The premiere took place at the Špalíček Gallery in Prostějov. The second presentation was announced for April 2013 in a private gallery in Prague. I will not name it, it would have undeserved publicity. The gallery is owned by a lady with whom I personally agreed on everything. With the belief that the given word is valid. Posters and invitations were sent out. But two days before the installation, the owner denied everything to me, that she knew nothing, that we would not agree on anything, and added something about the low artistic level. She decided that there would be no Stir Up exhibition in her gallery.

It would be acceptable if some hostile interest group had prevented the exhibition. That would have brought an uplifting feeling of persecution, censorship, restriction of freedom. However, nothing of the sort happened. The cause was gross dilettantism and amateurism on the part of the organizer.

Several well-informed journalists, of course also members of Stir up, spoke up. After an explanation, they agreed with what we thought. Without looking for a conspiratorial background. There was none. The exhibition, which did not take place, was an embarrassing disgrace for the Prague gallery.

 

JD | The Stir up website lists deceased members, but there are many active members missing. We read the postulates of surrealism that are exactly a hundred years old, nothing from the present. What good is it?

> **Supplied records**:
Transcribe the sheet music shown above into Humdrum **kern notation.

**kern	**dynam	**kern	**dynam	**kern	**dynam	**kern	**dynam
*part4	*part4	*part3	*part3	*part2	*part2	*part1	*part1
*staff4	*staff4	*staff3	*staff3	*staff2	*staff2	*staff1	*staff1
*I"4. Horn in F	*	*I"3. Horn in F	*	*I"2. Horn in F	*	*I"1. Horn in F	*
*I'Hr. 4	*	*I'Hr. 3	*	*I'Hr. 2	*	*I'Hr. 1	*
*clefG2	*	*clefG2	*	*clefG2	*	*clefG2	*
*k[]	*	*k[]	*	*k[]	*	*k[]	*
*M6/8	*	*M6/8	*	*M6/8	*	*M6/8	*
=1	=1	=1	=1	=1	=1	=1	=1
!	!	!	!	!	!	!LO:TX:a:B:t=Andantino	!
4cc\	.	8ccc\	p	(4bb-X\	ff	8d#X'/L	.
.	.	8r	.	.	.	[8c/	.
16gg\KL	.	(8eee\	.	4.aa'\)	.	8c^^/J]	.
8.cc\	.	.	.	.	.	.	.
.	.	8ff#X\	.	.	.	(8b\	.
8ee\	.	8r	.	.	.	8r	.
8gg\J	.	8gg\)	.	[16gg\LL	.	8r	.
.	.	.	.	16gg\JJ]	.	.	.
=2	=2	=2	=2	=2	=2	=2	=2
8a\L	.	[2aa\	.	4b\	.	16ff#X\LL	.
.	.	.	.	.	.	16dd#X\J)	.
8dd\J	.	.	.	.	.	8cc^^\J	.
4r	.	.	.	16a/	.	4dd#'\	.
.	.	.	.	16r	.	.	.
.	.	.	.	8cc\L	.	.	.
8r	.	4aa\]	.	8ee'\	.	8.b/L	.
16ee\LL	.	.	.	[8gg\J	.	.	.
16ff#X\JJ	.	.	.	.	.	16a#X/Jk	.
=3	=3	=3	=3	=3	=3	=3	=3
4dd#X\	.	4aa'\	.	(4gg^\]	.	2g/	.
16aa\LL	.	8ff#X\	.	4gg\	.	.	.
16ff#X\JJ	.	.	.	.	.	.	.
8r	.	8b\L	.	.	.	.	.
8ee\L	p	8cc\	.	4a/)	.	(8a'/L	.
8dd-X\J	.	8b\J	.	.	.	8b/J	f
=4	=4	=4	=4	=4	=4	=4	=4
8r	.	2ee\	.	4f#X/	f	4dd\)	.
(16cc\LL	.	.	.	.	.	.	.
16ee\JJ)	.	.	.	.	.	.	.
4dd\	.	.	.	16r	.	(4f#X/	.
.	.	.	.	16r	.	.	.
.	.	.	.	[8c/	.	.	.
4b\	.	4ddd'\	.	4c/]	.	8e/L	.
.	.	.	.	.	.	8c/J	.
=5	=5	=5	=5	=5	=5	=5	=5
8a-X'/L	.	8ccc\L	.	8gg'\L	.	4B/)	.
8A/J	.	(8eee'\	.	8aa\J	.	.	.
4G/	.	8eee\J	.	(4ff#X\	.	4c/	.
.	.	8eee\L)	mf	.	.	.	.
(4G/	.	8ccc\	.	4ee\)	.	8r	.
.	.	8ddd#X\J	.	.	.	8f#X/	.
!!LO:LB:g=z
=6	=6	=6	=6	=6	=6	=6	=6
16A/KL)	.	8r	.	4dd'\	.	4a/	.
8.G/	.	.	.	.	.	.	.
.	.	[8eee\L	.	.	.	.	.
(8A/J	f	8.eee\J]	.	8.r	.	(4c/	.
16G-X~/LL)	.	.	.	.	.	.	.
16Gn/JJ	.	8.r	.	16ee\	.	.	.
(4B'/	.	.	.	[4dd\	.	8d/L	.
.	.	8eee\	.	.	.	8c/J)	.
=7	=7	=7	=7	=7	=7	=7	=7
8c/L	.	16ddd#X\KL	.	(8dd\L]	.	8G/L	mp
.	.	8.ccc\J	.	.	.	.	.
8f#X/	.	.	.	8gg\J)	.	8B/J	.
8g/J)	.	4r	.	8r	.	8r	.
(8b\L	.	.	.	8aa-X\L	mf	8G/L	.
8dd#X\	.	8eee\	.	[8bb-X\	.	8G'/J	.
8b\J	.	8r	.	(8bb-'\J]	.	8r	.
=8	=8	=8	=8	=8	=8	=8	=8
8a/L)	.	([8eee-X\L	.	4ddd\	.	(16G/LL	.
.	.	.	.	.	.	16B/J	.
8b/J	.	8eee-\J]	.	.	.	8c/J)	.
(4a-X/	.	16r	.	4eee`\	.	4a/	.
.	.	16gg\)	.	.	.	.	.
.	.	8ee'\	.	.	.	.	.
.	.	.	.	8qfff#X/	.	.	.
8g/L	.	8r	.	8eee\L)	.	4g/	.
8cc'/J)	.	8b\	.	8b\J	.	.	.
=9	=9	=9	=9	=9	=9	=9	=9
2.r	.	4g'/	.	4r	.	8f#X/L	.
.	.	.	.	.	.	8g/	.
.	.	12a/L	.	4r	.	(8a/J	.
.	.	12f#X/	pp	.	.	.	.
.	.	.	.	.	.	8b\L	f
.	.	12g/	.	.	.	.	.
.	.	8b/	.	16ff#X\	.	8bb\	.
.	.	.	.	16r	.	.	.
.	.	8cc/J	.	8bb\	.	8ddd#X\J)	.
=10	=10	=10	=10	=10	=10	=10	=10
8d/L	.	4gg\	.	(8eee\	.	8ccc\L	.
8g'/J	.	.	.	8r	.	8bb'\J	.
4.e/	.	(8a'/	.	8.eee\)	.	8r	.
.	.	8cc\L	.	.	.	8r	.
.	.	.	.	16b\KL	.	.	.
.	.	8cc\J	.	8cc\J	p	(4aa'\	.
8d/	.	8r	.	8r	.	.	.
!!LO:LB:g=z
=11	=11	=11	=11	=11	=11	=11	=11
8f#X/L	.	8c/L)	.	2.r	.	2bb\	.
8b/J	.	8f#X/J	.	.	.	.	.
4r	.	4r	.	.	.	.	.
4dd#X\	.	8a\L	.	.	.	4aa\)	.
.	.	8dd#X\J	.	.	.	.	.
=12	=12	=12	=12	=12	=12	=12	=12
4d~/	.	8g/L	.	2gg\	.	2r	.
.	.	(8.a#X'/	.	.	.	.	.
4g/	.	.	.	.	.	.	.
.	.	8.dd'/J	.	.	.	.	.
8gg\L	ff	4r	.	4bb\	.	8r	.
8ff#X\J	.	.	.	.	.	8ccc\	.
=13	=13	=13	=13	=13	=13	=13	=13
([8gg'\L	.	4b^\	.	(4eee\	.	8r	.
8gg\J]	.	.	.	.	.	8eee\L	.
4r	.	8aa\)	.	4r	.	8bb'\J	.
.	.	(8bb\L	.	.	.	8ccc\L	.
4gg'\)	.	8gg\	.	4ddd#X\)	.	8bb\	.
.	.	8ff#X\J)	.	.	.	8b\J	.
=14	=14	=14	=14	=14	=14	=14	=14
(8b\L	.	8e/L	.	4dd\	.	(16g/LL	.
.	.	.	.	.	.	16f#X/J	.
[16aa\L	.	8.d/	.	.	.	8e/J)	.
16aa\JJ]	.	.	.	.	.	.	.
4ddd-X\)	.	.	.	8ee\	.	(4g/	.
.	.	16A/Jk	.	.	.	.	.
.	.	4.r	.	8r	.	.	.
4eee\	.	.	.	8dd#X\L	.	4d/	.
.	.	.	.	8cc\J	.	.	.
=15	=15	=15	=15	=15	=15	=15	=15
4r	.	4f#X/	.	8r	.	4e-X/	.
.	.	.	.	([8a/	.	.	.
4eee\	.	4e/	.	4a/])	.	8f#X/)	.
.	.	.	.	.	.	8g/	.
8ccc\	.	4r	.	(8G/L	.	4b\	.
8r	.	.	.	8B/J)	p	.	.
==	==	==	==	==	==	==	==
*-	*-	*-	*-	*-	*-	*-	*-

> **What you need to do**:
1. Answer these questions from the text about the cancelled Stir Up exhibition.
(a) Where did the premiere take place?
(b) For when was the second presentation announced?
(c) What cause does the text give for the exhibition not happening?
2. Summarize the text about the cancelled Stir Up exhibition in two sentences.

> **Answers by task**:
1.
(a) At the Špalíček Gallery in Prostějov.
(b) For April 2013.
(c) Gross dilettantism and amateurism on the part of the organizer.

2. After a premiere at the Špalíček Gallery in Prostějov, a second presentation was announced for April 2013 in a private Prague gallery, but two days before the installation the owner denied everything and decided there would be no Stir Up exhibition there. The cause was not a hostile interest group but gross dilettantism and amateurism on the part of the organizer, and the exhibition that did not take place was an embarrassing disgrace for the Prague gallery.